Sports and the ease of doing business
A recent statement by Rajyavardhan Singh Rathore, Union minister of state for youth affairs and sports, has rattled many private television broadcasters operating in India. Delivering the keynote address at the Confederation of Indian Industry’s (CII’s) Big Picture Summit, he said that media has an important role in taking sports to each and every home in India.
The minister’s intentions are honourable and desirable. But when combined with recent reports in this newspaper and elsewhere that the sports ministry is working with the ministry of information and broadcasting to declare cricket’s Indian Premier League (IPL) a tournament of “national importance”, it has multiple implications. This column usually eschews discussions on policy issues which are works-in-progress, but the multiple consequences of such a policy move are compelling enough to merit a moment of pause.
At the moment, the minister is only thinking aloud. But if the decision does come through, it will require a private sector network that won exclusive media rights to this tournament in an open auction conducted by the Board for Control of Cricket in India (BCCI) to share its live feed of the event with national broadcaster Doordarshan under the Sports Broadcasting Signals (Mandatory Sharing with Prasar Bharati) Act, 2007.
Section 3(1) of the Act states: “No content rights owner or holder and no television or radio broadcasting service provider shall carry a live television broadcast on any cable or Direct-to-Home network or radio commentary broadcast in India of sporting events of national importance, unless it simultaneously shares the live broadcasting signal, without its advertisements, with Prasar Bharati to enable them to re-transmit the same on its terrestrial networks and Direct-to-Home networks in such manner and on such terms and conditions as may be specified.” Section 3(2)(1) of the Act also requires the “contents rights owner” (private broadcaster) to share 25% of advertising revenue with Prasar Bharati.
Apart from the relevance and applicability of the Act to IPL, whether the IPL can be termed an event of national importance or whether the statements were meant to influence the Gujarat state election, two critical issues stand out.
One, any possible ex-post intervention by the two ministries will go against the grain of Prime Minister Narendra Modi’s strenuous efforts to improve the ease of doing business in India. The private broadcaster won the rights to broadcast IPL matches via television, digital media, Indian and overseas media for five years on payment of Rs16,347.5 crore. This winning bid was probably calculated on the basis of certain metrics and revenue projections. But, if the two ministries follow through on their plans, it is likely to send all calculations awry. The issue once again raises the spectre of retrospective action, something that makes it vulnerable to international arbitration and investor anathema.
There is no arguing that sports and sporting events should be made more inclusive. Unlike many other developed countries where access to sports—including tennis or golf—is getting increasingly democratized, sports access in India remains largely sequestered behind elite walls. Even popular sports like football and hockey remain out of reach for a vast section of India’s population. Therefore, the ministry’s attempts to foster a deeper sporting culture and expand sports infrastructure is quite commendable.

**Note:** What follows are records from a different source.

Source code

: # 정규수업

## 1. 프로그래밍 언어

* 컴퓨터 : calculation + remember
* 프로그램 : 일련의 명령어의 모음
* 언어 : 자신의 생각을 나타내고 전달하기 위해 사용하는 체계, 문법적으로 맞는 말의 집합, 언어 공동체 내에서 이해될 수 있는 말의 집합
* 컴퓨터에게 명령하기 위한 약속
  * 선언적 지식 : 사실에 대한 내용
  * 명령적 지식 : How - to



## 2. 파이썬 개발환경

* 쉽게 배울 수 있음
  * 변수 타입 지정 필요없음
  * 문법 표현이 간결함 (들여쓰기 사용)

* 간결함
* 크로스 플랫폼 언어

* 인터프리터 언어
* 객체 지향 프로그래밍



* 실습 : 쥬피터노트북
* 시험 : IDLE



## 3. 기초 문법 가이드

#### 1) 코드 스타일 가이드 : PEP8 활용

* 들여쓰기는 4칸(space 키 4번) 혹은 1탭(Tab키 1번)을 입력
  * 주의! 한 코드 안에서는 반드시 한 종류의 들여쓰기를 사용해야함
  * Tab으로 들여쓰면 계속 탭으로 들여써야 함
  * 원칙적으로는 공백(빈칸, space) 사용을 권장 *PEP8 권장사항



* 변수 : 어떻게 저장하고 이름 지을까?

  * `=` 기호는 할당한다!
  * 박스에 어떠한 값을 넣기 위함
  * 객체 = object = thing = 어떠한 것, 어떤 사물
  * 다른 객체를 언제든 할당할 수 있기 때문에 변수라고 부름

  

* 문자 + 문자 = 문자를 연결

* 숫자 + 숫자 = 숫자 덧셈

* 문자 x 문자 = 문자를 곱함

However, as a policy imperative, this should have been included as part of the auction’s terms and conditions and not articulated as an afterthought. Bidders would have then structured offers differently, factoring in the changed dynamics and sharing of advertising revenue. Inclusion of the national network would definitely bring more eyes to the event, which would justify the sharing of advertising revenue. The contra argument is that with additional access points now available, it would reduce traffic to the original broadcaster, thereby having an impact on the overall revenue.
That brings us to the second point.
According the IPL the proposed special status raises multiple questions: What trigger points are necessary to declare a tournament of national importance? Can any minister, ministry or government department declare anything nationally important?
What adds to the confusion is whether the ministry of sports and youth affairs has any category listed as “nationally important”. The ministry currently has four categories created to determine eligibility for Central assistance: high priority, priority, general and other. The ministry documents: “In the ‘High Priority’ category, the sports played in the Olympic Games and in which India has won medals in last conducted Asian Games as well as Commonwealth Games or in which India has good chance of winning medals in Olympics have been included.” There are nine high priority sports and cricket is not one of them—athletics, archery, badminton, boxing, hockey, shooting, tennis, weightlifting and wrestling.
The Constitution’s seventh schedule puts sports in List II, or areas where states have jurisdiction. The ministry has been trying to include it in the Concurrent List; till that happens, it is questionable whether any declarations can be made. To be fair, the ministers have not yet got around to acting on their thoughts. But thinking aloud or even vocalizing arbitrary government intervention can send mixed signals to potential investors.